Execution model

The most notable difference between OmpSs-2 and OpenMP is the absence of the parallel clause to specify where a parallel region starts and ends. This clause is required in OpenMP since it uses the fork-join execution model, in which users must specify when parallelism starts and ends. OmpSs-2 uses the model implemented by StarSs where parallelism is implicitly created when the application starts. Parallel resources can be seen as a pool of threads–hence the name, thread-pool execution model–that the underlying run-time will use during the execution.

Warning

The user has no control over this pool of threads, so the standard OpenMP methods omp_get_num_threads() or its variants are not available to use.
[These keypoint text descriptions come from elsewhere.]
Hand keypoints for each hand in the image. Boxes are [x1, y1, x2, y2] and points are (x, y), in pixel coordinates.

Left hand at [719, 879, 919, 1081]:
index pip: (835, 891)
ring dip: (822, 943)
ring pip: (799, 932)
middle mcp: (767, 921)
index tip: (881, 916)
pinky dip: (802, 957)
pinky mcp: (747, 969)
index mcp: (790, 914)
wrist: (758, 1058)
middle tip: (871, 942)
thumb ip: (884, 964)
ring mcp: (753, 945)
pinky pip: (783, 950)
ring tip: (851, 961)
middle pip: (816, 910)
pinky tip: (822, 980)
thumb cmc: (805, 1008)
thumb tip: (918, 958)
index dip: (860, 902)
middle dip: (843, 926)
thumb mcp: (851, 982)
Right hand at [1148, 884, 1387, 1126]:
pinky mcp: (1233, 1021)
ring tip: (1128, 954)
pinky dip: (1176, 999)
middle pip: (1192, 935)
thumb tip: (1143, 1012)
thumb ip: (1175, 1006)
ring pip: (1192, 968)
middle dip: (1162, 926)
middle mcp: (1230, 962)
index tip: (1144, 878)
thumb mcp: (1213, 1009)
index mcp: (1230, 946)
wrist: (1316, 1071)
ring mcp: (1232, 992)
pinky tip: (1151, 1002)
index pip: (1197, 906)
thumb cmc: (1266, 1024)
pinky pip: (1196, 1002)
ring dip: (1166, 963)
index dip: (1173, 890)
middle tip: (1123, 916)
At the beginning of the execution, the OmpSs-2 run-time system creates an initial pool of worker threads (i.e., there is no master thread in OmpSs-2). The main function is wrapped in an implicit task, which is called the main task, and it is added to the queue of ready tasks. Then, one of the worker threads gets that task from the queue, and it starts executing it. Meanwhile, the rest of threads wait for other ready tasks, which could be instantiated by the main task or other running tasks.
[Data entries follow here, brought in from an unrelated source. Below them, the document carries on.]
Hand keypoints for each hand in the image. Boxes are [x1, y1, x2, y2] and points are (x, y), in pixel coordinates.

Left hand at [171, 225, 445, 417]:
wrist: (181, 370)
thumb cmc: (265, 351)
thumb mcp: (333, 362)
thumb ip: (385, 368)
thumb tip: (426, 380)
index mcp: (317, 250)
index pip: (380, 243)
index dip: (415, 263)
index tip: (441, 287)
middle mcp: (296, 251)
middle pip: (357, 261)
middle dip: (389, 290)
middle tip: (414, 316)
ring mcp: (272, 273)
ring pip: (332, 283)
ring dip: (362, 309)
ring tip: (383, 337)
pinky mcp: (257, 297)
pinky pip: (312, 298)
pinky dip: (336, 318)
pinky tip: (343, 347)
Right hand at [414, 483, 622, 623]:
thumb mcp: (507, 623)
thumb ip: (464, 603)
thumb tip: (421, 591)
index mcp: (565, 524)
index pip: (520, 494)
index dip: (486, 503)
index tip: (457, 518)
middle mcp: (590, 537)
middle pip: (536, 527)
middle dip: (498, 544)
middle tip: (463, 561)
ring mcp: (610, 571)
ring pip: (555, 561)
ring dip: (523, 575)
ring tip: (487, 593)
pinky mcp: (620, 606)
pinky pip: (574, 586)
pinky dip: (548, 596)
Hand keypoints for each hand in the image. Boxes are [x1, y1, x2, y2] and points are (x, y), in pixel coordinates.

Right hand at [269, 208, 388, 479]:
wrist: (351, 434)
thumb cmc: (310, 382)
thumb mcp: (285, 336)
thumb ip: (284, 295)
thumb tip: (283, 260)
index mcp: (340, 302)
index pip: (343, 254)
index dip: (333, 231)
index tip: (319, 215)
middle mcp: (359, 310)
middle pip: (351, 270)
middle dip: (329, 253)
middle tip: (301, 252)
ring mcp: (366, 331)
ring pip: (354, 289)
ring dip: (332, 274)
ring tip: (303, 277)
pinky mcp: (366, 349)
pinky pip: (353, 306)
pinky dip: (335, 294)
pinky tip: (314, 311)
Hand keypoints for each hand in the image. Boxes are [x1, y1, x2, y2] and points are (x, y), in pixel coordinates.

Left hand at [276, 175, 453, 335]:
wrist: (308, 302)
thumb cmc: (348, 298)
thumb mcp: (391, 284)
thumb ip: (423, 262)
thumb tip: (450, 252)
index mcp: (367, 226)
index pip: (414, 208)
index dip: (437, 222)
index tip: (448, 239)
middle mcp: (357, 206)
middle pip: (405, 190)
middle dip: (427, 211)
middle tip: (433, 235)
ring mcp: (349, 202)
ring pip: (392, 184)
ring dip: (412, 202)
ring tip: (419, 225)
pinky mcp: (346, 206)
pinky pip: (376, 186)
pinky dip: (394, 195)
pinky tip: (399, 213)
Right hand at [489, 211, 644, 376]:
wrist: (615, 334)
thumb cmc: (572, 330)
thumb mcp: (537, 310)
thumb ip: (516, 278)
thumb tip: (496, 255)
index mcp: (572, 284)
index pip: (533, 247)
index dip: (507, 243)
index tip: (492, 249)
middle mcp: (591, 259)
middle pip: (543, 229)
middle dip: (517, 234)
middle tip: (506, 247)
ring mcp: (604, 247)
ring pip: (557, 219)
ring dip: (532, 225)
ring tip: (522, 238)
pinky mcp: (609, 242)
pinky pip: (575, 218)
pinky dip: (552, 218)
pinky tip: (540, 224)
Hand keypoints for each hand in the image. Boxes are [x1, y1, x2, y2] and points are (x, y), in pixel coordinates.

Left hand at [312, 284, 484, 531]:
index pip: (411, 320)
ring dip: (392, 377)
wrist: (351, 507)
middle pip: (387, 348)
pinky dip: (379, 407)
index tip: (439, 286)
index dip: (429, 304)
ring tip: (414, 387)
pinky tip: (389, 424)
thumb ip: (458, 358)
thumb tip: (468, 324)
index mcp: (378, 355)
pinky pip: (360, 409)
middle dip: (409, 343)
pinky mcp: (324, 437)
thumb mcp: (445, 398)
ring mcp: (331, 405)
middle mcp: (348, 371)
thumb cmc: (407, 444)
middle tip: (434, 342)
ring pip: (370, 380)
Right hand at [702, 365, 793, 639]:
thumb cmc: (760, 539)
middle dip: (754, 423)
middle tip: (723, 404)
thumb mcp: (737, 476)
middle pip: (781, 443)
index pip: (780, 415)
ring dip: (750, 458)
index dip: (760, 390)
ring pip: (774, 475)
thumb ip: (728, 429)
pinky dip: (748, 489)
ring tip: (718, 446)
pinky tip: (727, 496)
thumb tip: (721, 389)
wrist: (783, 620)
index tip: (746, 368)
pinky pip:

Multiple threads execute tasks that are defined implicitly or explicitly by annotating programs with OmpSs-2 directives. The OmpSs-2 programming model is intended to support programs that will execute correctly both as parallel and as sequential programs (if the OmpSs-2 language is ignored).

OmpSs-2 allows the expression of parallelism through tasks. Tasks are independent pieces of code that can be executed by parallel resources at run-time. Whenever the program flow reaches a section of code that has been declared as a task, instead of executing the task’s body code, the program will create an instance of the task and will delegate its execution to the OmpSs-2 run-time system. The OmpSs-2 run-time system will eventually execute the task on a parallel resource. The execution of these explicitly generated tasks is assigned to one of the worker threads in the pool of threads, subject to the thread’s availability to execute work. Thus, the execution of the new task could be immediate, or deferred until later according to task scheduling constraints and thread availability. Threads are allowed to suspend the current task region at a task scheduling point in order to execute a different task.

Any directive that defines a task or a series of tasks can also appear within a task definition. This allows the definition of multiple levels of parallelism. Defining multiple levels of parallelism can lead to a better performance of applications, since the underlying OmpSs-2 run-time system can exploit factors like data or temporal locality between tasks. Supporting multi-level parallelism is also required to allow the implementation of recursive algorithms.

The synchronization of tasks of an application is required in order to produce a correct execution, since usually some tasks depend on data computed by other tasks. The OmpSs programming model offers two ways of expressing this: data dependencies, and explicit directives to set synchronization points.

Regular OmpSs-2 applications are linked as whole OmpSs-2 applications, however, the run-time system also has a library mode. In library mode, there is no implicit task for the main function. Instead, the user code defines functions that contain regular OmpSs-2 code (i.e., tasks, …), and offloads them to the run-time system through an API. In this case, the code is not linked as an OmpSs-2 application, but as a regular application that is linked to the run-time library.